The supreme court declares that such was the state of the
Page 138 U. S. 119
law of the territory at the time the will was executed and
probated and at the time Alfred Bent died; that in
Browning v.
Browning, 9 P. 677, it had held that the common law was not
introduced into the territory by the organic act except in a very
limited degree; that even in 1876, when the common law was formally
adopted as the basis of the jurisprudence of the territory, it was
the common law "as recognized in the United States" that was
adopted -- that is,
"the common law or
lex non scripta, and such British
statutes of a general nature, not local to that kingdom nor in
conflict with the Constitution or laws of the United States nor of
this territory, which are applicable to our condition and
circumstances, and which were in force at the time of our
separation from the mother country;"
that it was not intended by the adoption of the common law in
1876 to repeal the statute laws of the territory, but only such
portions of the common law were adopted as did not conflict with
such statute laws; that the statute laws governing probate courts
and defining the manner in which wills should be probated in the
territory remained in force until modified by the act of 1889, and
were the basis of the jurisdiction and authority of the probate
courts; that the probate of a will in the manner prescribed by the
statute was conclusive, and must be recognized and admitted in all
courts as valid so long as such probate stands, and that, as it
appeared by the record that the will was probated as required by
law, by the mother of the petitioner, who was an interested party,
more than twenty years prior to the filing of his petition in the
probate court, and that the petitioner delayed filing his petition
for more than four years after he attained his majority, and as the
record stated that the probate court examined the will and the
witnesses mentioned in it, and found it correct according to law,
approved it, and ordered it to be recorded in the probate office,
and as, by the statute of New Mexico (Compiled Laws of 1884, secs.
1869, 1881), an infant was allowed one year after the removal of
his disabilities to assert his rights, except as to real estate, in
which case the period was extended to three years, the petitioner
had no rights in the premises and no standing in court at the time
he instituted the proceeding.
Page 138 U. S. 120
The only question presented for consideration is whether, under
the laws of the Territory of New Mexico, a judgment of a probate
court in that territory admitting a will to probate can be annulled
by the same court in a proceeding instituted by an heir more than
twenty years after the original judgment was rendered and more than
four years after the heir became of age.
The provisions of the laws of New Mexico applicable to
proceedings such as those involved in the present case, which were
in force at the date of the probate in 1867, were as follows, as
contained in the Compiled Laws of 1884:
"§ 562. The several probate judges shall have exclusive
original jurisdiction in all cases relative to the probate of last
wills and testaments, the granting letters testamentary and of
administration, and the repealing the same; . . . to hear and
determine all controversies respecting wills, the right of
executorship, administration, or guardianship."

§

Exercise a → Extract every line in the entries that contains the word "Which".

Source information →
§

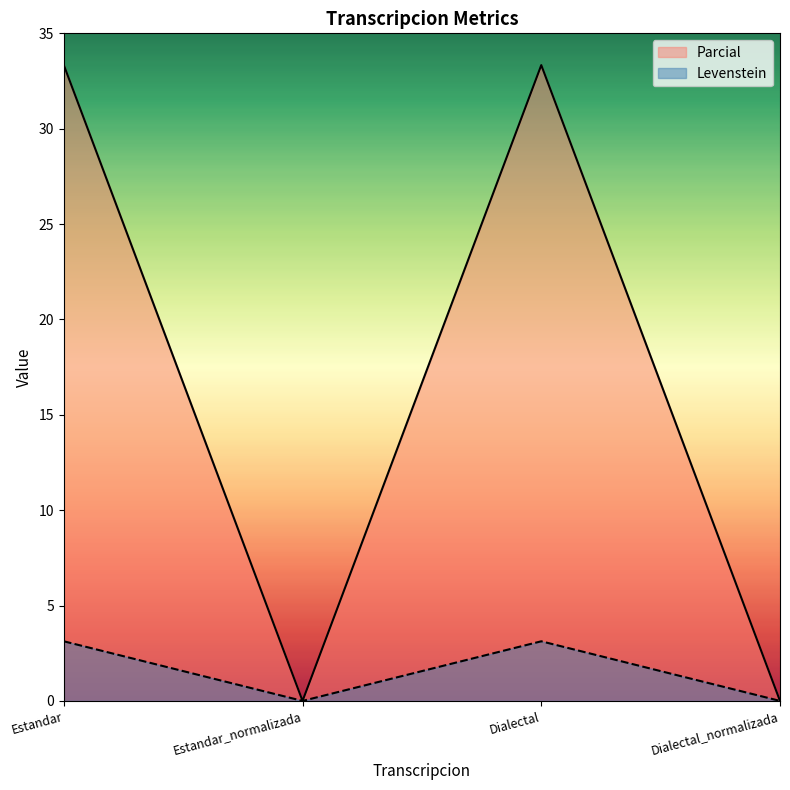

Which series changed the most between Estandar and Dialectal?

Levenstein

§

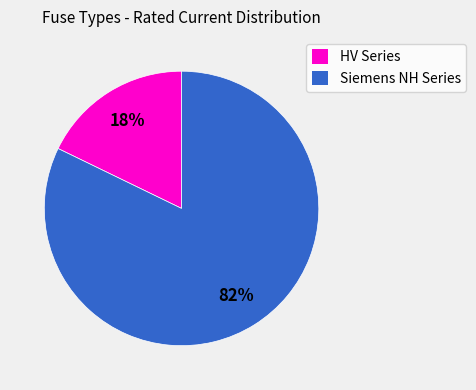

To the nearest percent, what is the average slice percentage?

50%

§

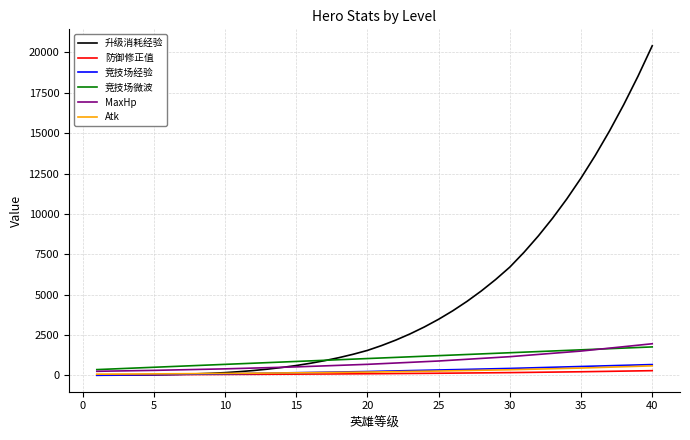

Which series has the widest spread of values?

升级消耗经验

§

Exercise b → Name each distinct length of time, measured in years, that the court opinion mentions.

Result a →
Which series changed the most between Estandar and Dialectal?
Which series has the widest spread of values?

Result b →
twenty years
four years
one year
three years